Low-power Merom completes Intel’s processor revamp

The chip giant was able to slash power consumption considerably in Merom compared to Conroe

Merom, the long-awaited mobile companion to the Conroe (desktop) and Woodcrest (server/workstation) processors, was launched by Intel last week.

Based on the Israeli-developed Banias and Dothan processors which led Intel’s march away from high frequencies and power consumption to low clock speeds and less electricity usage, Merom is very similar to the Conroe desktop part.

Like Conroe, Merom has two processor cores and, depending on model, 2MB to 4MB of shared Level 2 cache. It succeeds the Yonah Core Duo chip that was released in January and according to Intel’s business development manager Sean Casey, provides a 20% performance bump over the older processor.

The main difference between Conroe and Merom is that the latter Mobile Core 2 Duo is the Intel Intelligent Power Capability, or IIPC. Thanks to the 65nm process strained-silicon, low dielectric constant process technology and and Enhanced Intel SpeedStep (EIST) featuring aggressive clock gating, low VCC arrays and transistors with low current leakage, the chip giant was able to slash power consumption considerably in Merom compared to Conroe, which by itself has been lauded for using less power than the older Netburst architecture processors.

Conroe’s thermal dissipation is around 65 Watts, but Merom halves that. Not only that, Casey points to the Low Voltage (LV) and Ultra-Low Voltage Merom parts that consume a mere 17 and 9.5 Watts respectively. The ULV Meroms are mainly destined for small, ultraportables and UMPCs (ultra-mobile PCs), Casey says.

A further enhancement to the Merom CPUs compared to Yonahs is that they now support Intel’s 64-bit extensions. Customers have told Intel they want to run 64-bit operating systems and applications on their notebooks, Casey says. However, the likelihood of support for memory configurations over 4GB in notebooks is slim at the moment, he says. Not only isn’t there the need yet, but using current memory technology would adversely impact power usage and the DDR RAM form-factor makes it hard to squeeze in large amounts of modules into portable computers.
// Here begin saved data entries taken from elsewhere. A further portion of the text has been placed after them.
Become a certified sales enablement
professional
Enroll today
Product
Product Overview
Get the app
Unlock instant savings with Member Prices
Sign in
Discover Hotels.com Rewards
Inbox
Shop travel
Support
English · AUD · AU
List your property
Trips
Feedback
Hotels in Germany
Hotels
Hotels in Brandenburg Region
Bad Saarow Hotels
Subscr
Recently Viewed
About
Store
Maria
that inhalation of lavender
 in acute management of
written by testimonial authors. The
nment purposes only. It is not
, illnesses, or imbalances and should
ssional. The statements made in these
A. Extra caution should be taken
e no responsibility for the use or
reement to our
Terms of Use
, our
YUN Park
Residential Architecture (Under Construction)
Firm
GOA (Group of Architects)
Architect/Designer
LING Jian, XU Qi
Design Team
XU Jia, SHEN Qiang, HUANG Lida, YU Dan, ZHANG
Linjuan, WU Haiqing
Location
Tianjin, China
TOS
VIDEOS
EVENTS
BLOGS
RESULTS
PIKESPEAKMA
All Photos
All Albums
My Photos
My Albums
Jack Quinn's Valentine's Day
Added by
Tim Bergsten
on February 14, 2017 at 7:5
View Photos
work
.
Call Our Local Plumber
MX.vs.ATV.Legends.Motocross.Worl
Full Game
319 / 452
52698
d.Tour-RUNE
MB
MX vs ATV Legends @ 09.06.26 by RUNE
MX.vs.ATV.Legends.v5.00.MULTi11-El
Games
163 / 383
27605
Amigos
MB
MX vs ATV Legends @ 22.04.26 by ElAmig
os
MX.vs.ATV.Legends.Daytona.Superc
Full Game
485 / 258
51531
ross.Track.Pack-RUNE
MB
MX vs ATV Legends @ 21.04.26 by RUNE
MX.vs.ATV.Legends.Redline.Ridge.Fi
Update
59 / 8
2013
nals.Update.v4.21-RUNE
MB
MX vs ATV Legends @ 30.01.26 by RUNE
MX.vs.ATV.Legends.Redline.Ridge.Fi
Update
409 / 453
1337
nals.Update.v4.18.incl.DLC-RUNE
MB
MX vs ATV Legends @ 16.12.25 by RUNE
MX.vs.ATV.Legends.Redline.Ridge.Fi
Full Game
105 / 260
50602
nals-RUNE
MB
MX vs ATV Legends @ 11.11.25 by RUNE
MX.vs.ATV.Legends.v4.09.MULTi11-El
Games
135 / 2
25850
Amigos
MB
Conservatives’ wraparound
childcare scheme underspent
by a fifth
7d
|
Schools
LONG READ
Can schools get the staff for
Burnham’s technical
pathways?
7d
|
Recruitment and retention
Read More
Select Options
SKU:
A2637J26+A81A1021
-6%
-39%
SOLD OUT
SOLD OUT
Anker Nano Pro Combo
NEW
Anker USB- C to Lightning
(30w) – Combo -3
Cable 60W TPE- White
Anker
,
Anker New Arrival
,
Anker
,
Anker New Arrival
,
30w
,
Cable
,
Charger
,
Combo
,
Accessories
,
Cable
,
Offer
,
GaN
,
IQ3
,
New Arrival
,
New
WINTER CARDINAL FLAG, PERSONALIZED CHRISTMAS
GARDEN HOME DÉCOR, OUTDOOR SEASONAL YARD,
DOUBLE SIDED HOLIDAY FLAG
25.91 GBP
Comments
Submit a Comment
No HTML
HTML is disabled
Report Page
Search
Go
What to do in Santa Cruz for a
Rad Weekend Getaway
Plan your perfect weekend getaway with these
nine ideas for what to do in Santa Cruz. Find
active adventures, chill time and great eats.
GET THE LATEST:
Looking ahead, Casey says Intel is going to launch 45nm SDRAM in January to show that it has that fabrication technology to build processors with. Smaller process technology provides the opportunity to add more cores, Casey says, when asked if there’s a possibility of quad cores making it into notebooks. Intel will release quad-core processors for desktops at the end of September.

A side effect of Intel’s move away from “megahertz marketing” to more efficient multicore computing is, Casey says, that Intel customers are having to unlearn how they design applications to make the most of the enhancements in the new generation processors.

Intel currently has some 5,000 software developers of which 1,000 are assigned to help Independent Software Vendors (ISVs) to re-engineer their software.

Notebooks are moving to the fore, however. Casey says that corporate adoption of portables is increasing. He adds that a portable computer is the standard issue at Intel now, with some 80% of staff having them. Desktops are assigned mainly to development engineers who require the additional computing power, but for other staff, mobility and power savings are key reasons for management providing them with portables, Casey says.

He adds jokingly that as an added bonus, portability means management can get more work out of staff as well, since staff find it easier to take work home with them.